Hydrodesulfurization of dibenzothiophene and 4,6-dimethyldibenzothiophene over sulfided NiMo/ γ-Al 2O 3, CoMo/ γ-Al 2O 3, and Mo/ γ-Al 2O 3 catalysts

Abstract

The hydrodesulfurization (HDS) of dibenzothiophene (DBT) and 4,6-dimethyldibenzothiophene (4,6-DMDBT) was studied over sulfided NiMo/ γ-Al 2O 3, CoMo/ γ-Al 2O 3, and Mo/ γ-Al 2O 3 catalysts.
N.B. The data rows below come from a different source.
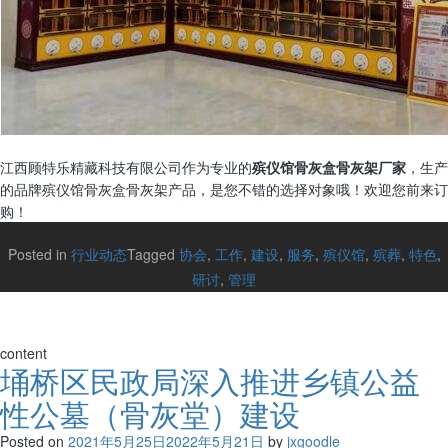
江西顾特乐精藏科技有限公司作为专业的
殡仪馆骨灰盒骨灰架厂家
，生产
的品牌殡仪馆骨灰盒骨灰架产品，是您不错的选择对象哦！欢迎您前来订
购！
Posted in
行业动态
Tagged
协会
,
工作
,
建设
,
服务
,
殡仪馆
,
殡葬
,
特色
,
研讨
,
管理
content
埇桥区民政局深入推进乡镇公益
性公墓（骨灰堂）建设
Posted on
2021年5月25日
2022年5月21日
by
jxgoodle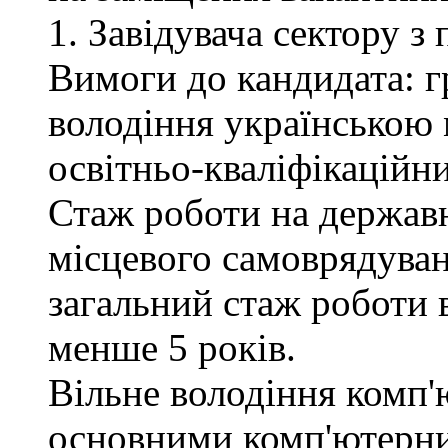
1. Завідувача сектору з
Вимоги до кандидата: г
володіння українською 
освітньо-кваліфікаційни
Стаж роботи на державн
місцевого самоврядуван
загальний стаж роботи 
менше 5 років.
Вільне володіння комп'
основними комп'ютерн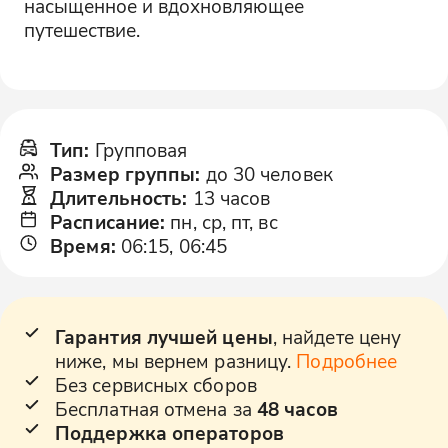
насыщенное и вдохновляющее
путешествие.
Тип
:
Групповая
Размер группы
:
до 30 человек
Длительность
:
13 часов
Расписание
:
пн, ср, пт, вс
Время
:
06:15, 06:45
Гарантия лучшей цены
, найдете цену
ниже, мы вернем разницу.
Подробнее
Без сервисных сборов
Бесплатная отмена за
48 часов
Поддержка операторов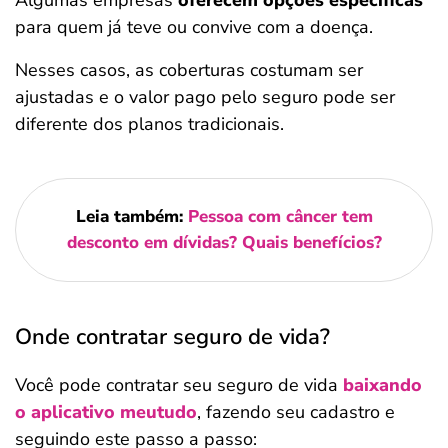
Algumas empresas
oferecem opções específicas
para quem já teve ou convive com a doença.
Nesses casos, as coberturas costumam ser
ajustadas e o valor pago pelo seguro pode ser
diferente dos planos tradicionais.
Leia também:
Pessoa com câncer tem
desconto em dívidas? Quais benefícios?
Onde contratar seguro de vida?
Você pode contratar seu seguro de vida
baixando
o aplicativo meutudo
, fazendo seu cadastro e
seguindo este passo a passo: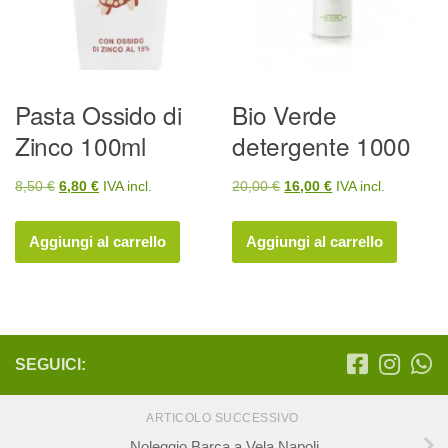
Pasta Ossido di
Bio Verde
Zinco 100ml
detergente 1000
Il
Il
Il
Il
8,50
€
6,80
€
IVA incl.
20,00
€
16,00
€
IVA incl.
prezzo
prezzo
prezzo
prezzo
originale
attuale
originale
attuale
Aggiungi al carrello
Aggiungi al carrello
era:
è:
era:
è:
8,50 €.
6,80 €.
20,00 €.
16,00 €.
SEGUICI:
ARTICOLO SUCCESSIVO
Noleggio Barca a Vela Napoli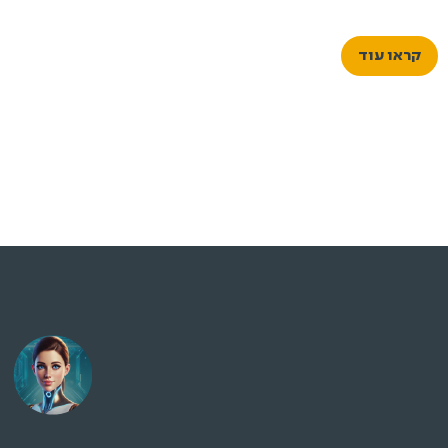
קראו עוד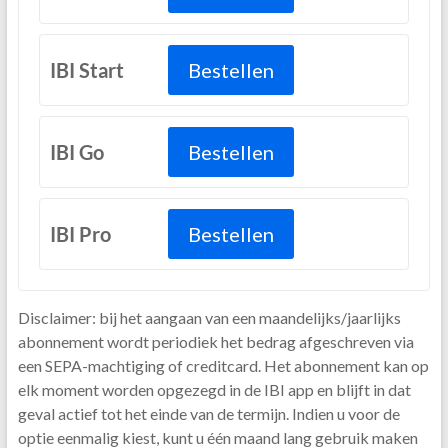
IBI Start
Bestellen
IBI Go
Bestellen
IBI Pro
Bestellen
Disclaimer: bij het aangaan van een maandelijks/jaarlijks
abonnement wordt periodiek het bedrag afgeschreven via
een SEPA-machtiging of creditcard. Het abonnement kan op
elk moment worden opgezegd in de IBI app en blijft in dat
geval actief tot het einde van de termijn. Indien u voor de
optie eenmalig kiest, kunt u één maand lang gebruik maken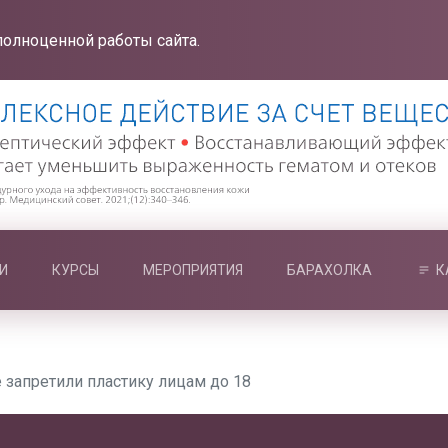
полноценной работы сайта.
И
КУРСЫ
МЕРОПРИЯТИЯ
БАРАХОЛКА
К
 запретили пластику лицам до 18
The Ni and Co promoters strongly enhanced the activity of the Mo catalyst in the direct desulfurization pathway of the HDS of DBT and 4,6-DMDBT and in the final sulfur-removal step in the hydrogenation pathway, while the hydrogenation was moderately promoted. H 2S had a negative effect on the HDS of DBT and 4,6-DMDBT, which was strongest for the NiMo catalyst and stronger for the direct desulfurization pathway than for the hydrogenation pathway. Because the direct desulfurization pathway is less important for the HDS of 4,6-DMDBT than the hydrogenation pathway, the conversion of 4,6-DMDBT was less affected by H 2S than the conversion of DBT. The sulfur removal via the direct desulfurization pathway and the ultimate sulfur removal in the hydrogenation pathway were affected by H 2S to the same extent over all the catalysts. This suggests that the removal of sulfur from tetrahydrodibenzothiophenes takes place by hydrogenolysis, like the direct desulfurization of DBT to biphenyl. The CoMo catalyst performed better than the NiMo catalyst in the final desulfurization via the hydrogenation pathway in the HDS of 4,6-DMDBT at all partial pressures of H 2S.